- [Work item]
Look through the material below and copy every line containing the word "text".

- [Source material]

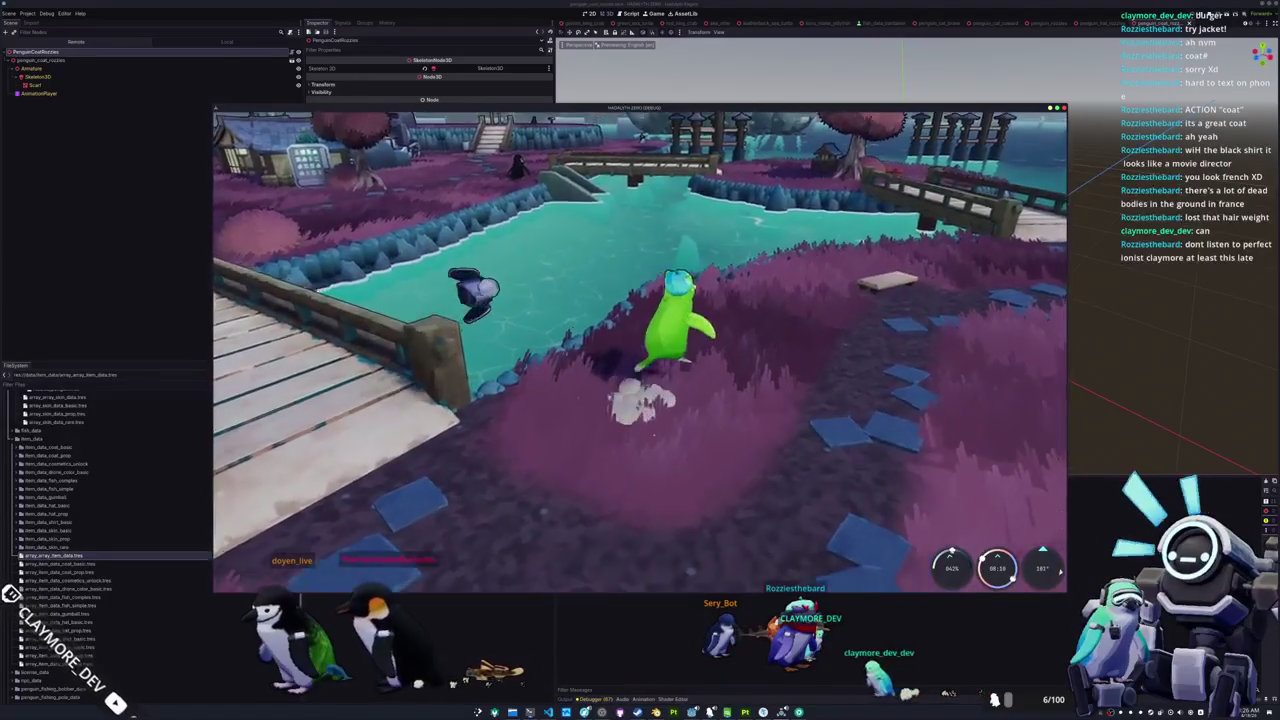
{"action": "key", "text": "w"}
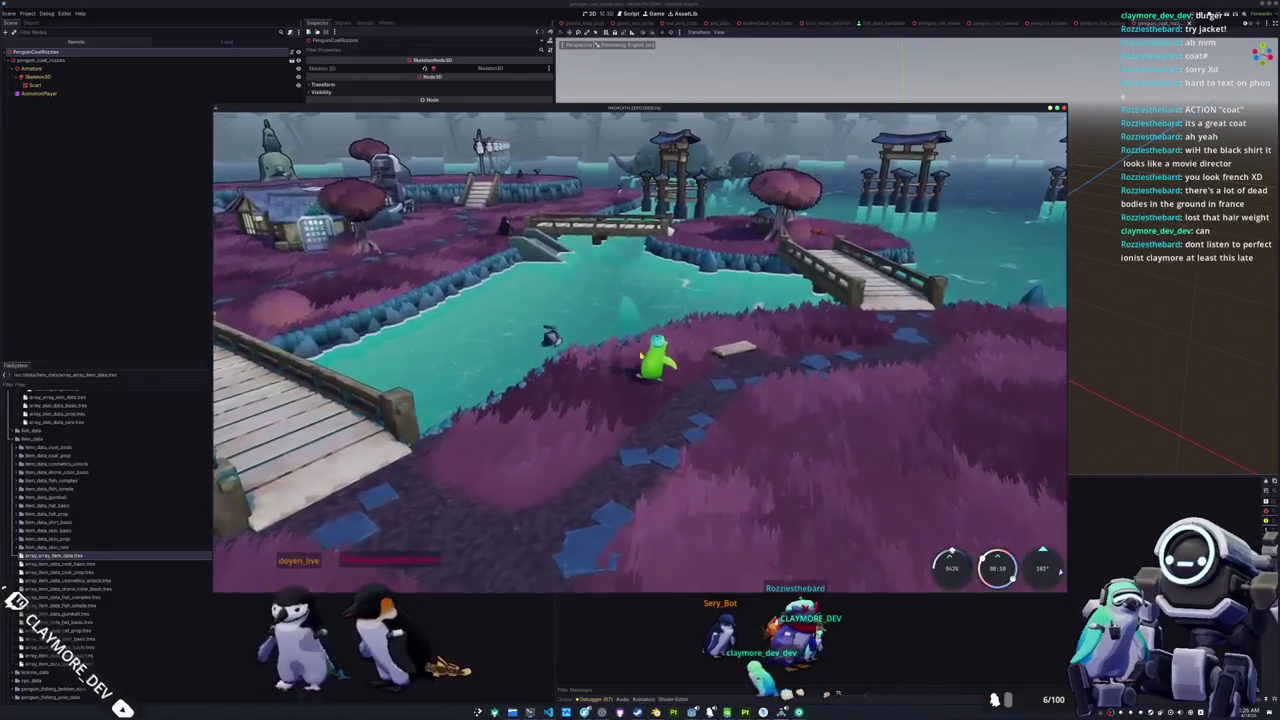
{"action": "key", "text": "Tab"}
{"action": "left_click", "coordinate": [560, 124]}
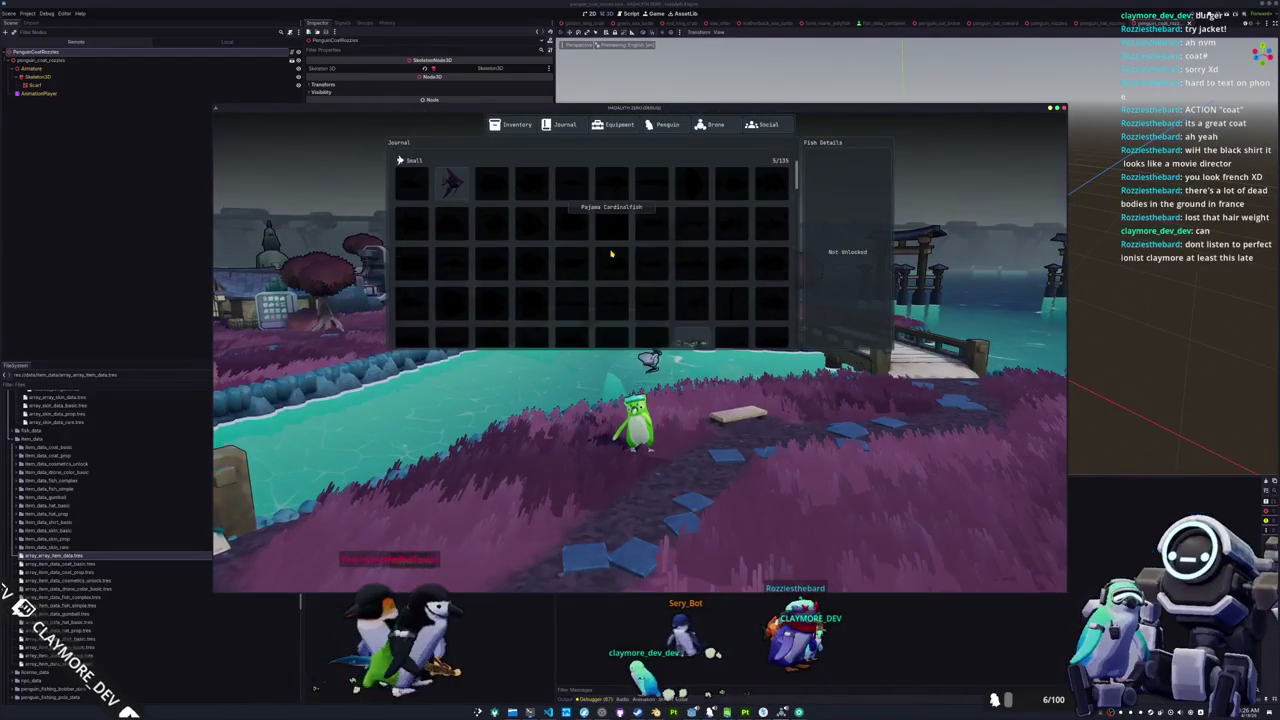
{"action": "scroll", "coordinate": [611, 260], "scroll_direction": "down", "scroll_amount": 2}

- [Solution]
{"action": "key", "text": "w"}
{"action": "key", "text": "Tab"}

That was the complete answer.